Common Ground, scritto, diretto e prodotto da Josh e Rebecca Tickell, è un documentario sui generi. Nel senso che racconta un lato della storia, può essere criticato per questo, ma quanto è necessario in questo momento in cui le foreste del Canada bruciano e il fumo arriva su tutta la East Coast, l’Emilia Romagna è sommersa dalle alluvioni che hanno devastato raccolti e distrutto abitazioni e fattorie, quanto è importante sapere che c’è una possibilità reale di invertire il corso della distruzione ambientale in atto!
Si chiama agricoltura rigenerativa ed è una agricoltura che dimentica gli immensi aratri moderni che dissodando il terreno in profondità distruggono le piccole radici che portano nella terra l’anidride carbonica, abolisce ogni tipo di fertilizzante, insetticida chimico, in favore di una agricoltura vecchia maniera. Nel caso americano quella che veniva praticata dagli indiani prima dell’arrivo dei colonizzatori, ma soprattutto quella di prima della seconda guerra mondiale. Perché è stato proprio allora che l’agricoltura è diventata una grande industria e la terra una merce da aggredire con macchine e metodi capaci di estrarne i maggiori benefici nel minore tempo possibile. E’ stato allora che le grandi corporations dell’industria chimica (in particolare Monsanto) finanziando università e centri di ricerca e i lobbisti di Washington sono riusciti a creare una narrazione unica sui sistemi migliori per coltivare la terra.

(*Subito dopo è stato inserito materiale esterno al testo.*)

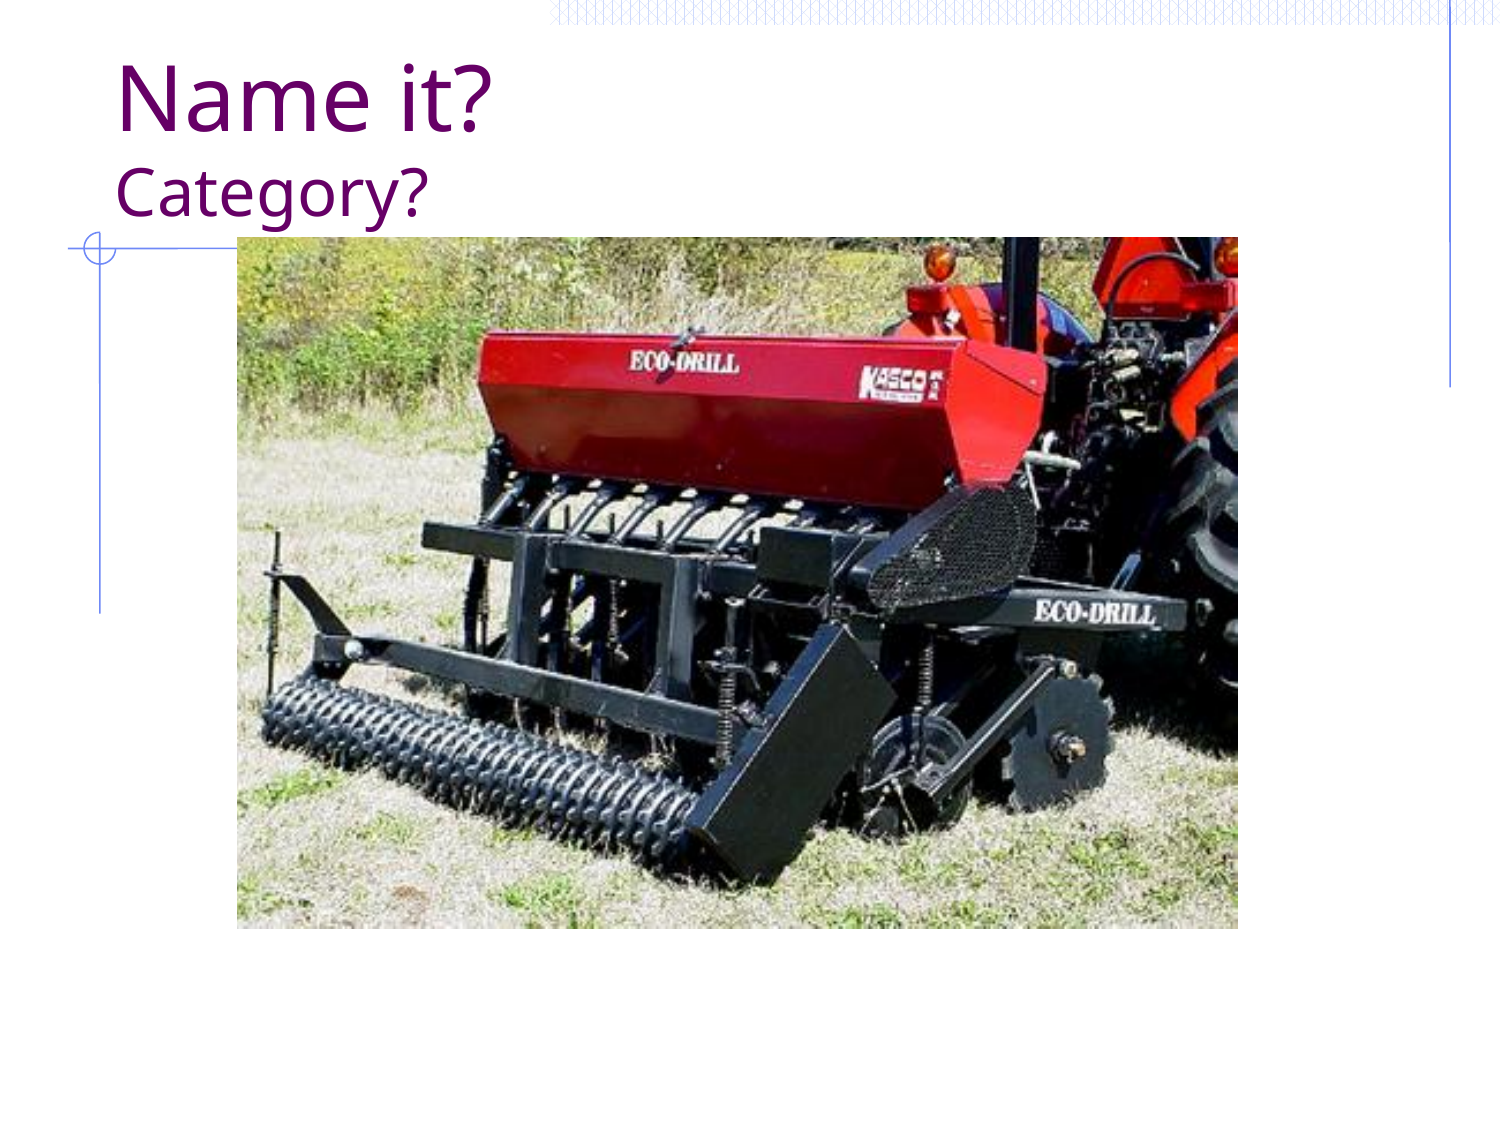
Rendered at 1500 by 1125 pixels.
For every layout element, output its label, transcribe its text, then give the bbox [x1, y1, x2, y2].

Sconcertante la rivelazione dell’ex consigliere dell’FDA Urvashi Ranganche che le tante carni “finte” introdotte di recente sul mercato e pubblicizzate come alternativa “ecologica” alla carne perché basate sulle piante, sono di fatto prodotti super processati che contengono G.M.O.s e additivi chimici. Sorprendenti i risultati di un campo coltivato con l’agricoltura rigenerativa rispetto ad uno confinante coltivato con i moderni sistemi utilizzati su larga scala in America e nel mondo. Il poster del film mostra l’agricoltore Gabe Brown del South Dakota: è stato uno dei primi a convertire le sue terre con l’agricoltura rigenerativa, la sua fattoria è in profitto spiega, la qualità del terreno e dei prodotti incredibilmente migliorata. Quei prodotti li mangiamo poi noi, tutto questo ci interessa direttamente. Da vedere assolutamente.